Listen

Description

The debate lingers: why didn’t Hollywood’s studios produce anti-Nazi pictures before war was all but imminent in the 1930s?

Plenty has been written about the lack of films that might have alerted the American public to what was happening in Europe at the time.

But Laura Rosenzweig, the author of Hollywood’s Spies, says attention also needs to be focused on the political activity going on around Hollywood in Southern California in the 1930s, activity that was being orchestrated from Berlin. 

The author points out that, since most of the Hollywood studios were run by Jewish immigrants, there was concern that these men, the most visible Jews in America, might be targeted for using the movies to push their own agenda. There was even concern that denouncing Hitler could increase antisemitism at the time, she said. 

One has to consider the widespread impact of the Depression in the 30s, a time when America’s national policy was to stay out of European affairs. It was also a time when political ideologies were vying for acceptance. You didn't know if it was going to be communism or fascism or something else--people were searching for answers, said Rosenzweig.

Film historian Thomas Doherty noted it was MGM boss Sam Goldwyn who became famous for saying that if you want to send a message, use Western Union. The film industry’s own production code also restricted movies from reflecting unfairly on any foreign country, he said. 

The Third Reich also wasn’t above exerting pressure on Hollywood, itself, as German consul Georg Gyssling was known for lobbying hard to keep Nazi references off the big screen.

Germany was also organizing support for its policies in Los Angeles, said Rosenzweig, who explored records maintained at the California State University Northridge library that contain thousands of documents relating to those efforts. “The archives have files on more than 400 right-wing groups in the Southern California area,” she said.

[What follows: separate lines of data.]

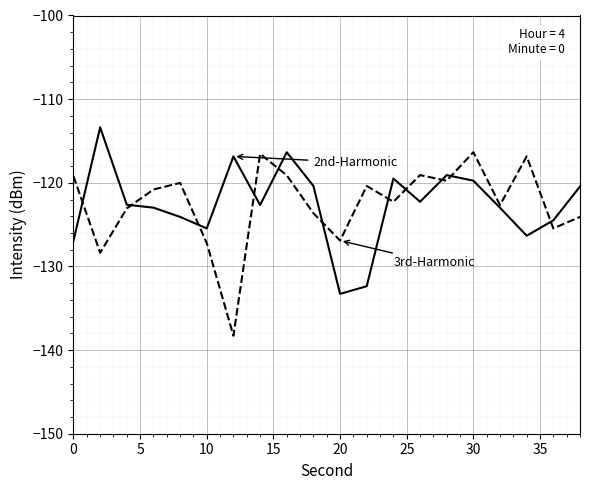

What is the greatest value displayed?

-113.4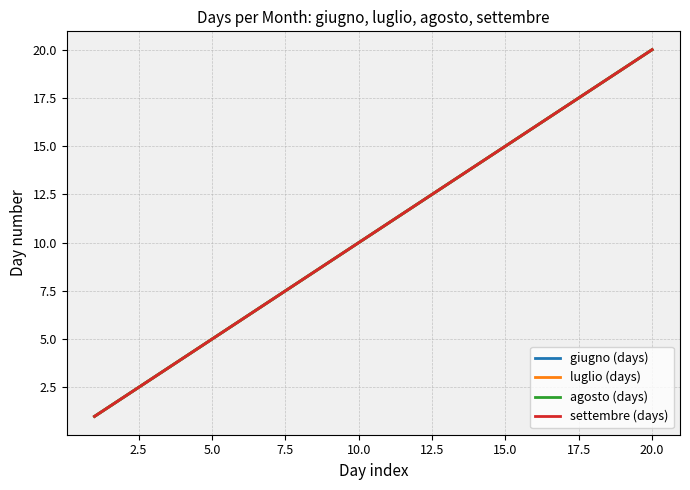

Does the chart have visible grid lines?

Yes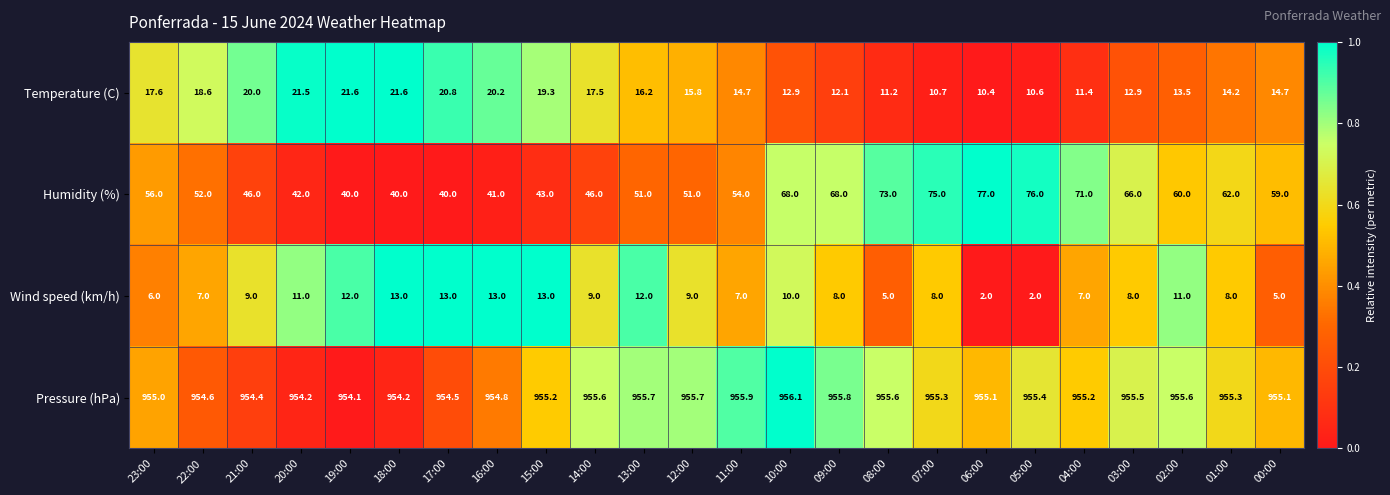

Rank the series by their maximum value, from lowest to highest.

Wind speed (km/h), Temperature (C), Humidity (%), Pressure (hPa)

Los Angeles became a hot spot for German propaganda, pro-Nazi and anti-Jewish materials that were written in English in Germany and then shipped into the West Coast for distribution throughout the L.A. area, said Rosenzweig.

One of the records from the Northridge collection recalls a meeting at the Hillcrest Country Club in Los Angeles in 1934 where top executives from the major studios convened to hear what attorney Leon Lewis had uncovered in his surveillance of pro-German groups in the L.A. area, she said. Lewis, who had been the first executive secretary of the Anti-Defamation League in Chicago before moving to California in the 1930s, employed a “spy network” made up mostly of U.S. veterans who, after infiltrating these organizations like Friends of the New Germany and the Silver Shirts reported back on what was going on and the torrent of hate that was being parceled out to U.S. citizens.

Roesnzweig said that Lewis hasn’t received the credit he deserves for uncovering a vast, well-financed plot to foster insurrection in California, a campaign that was run out of Berlin. She hopes to produce a piece on his singular efforts in the future.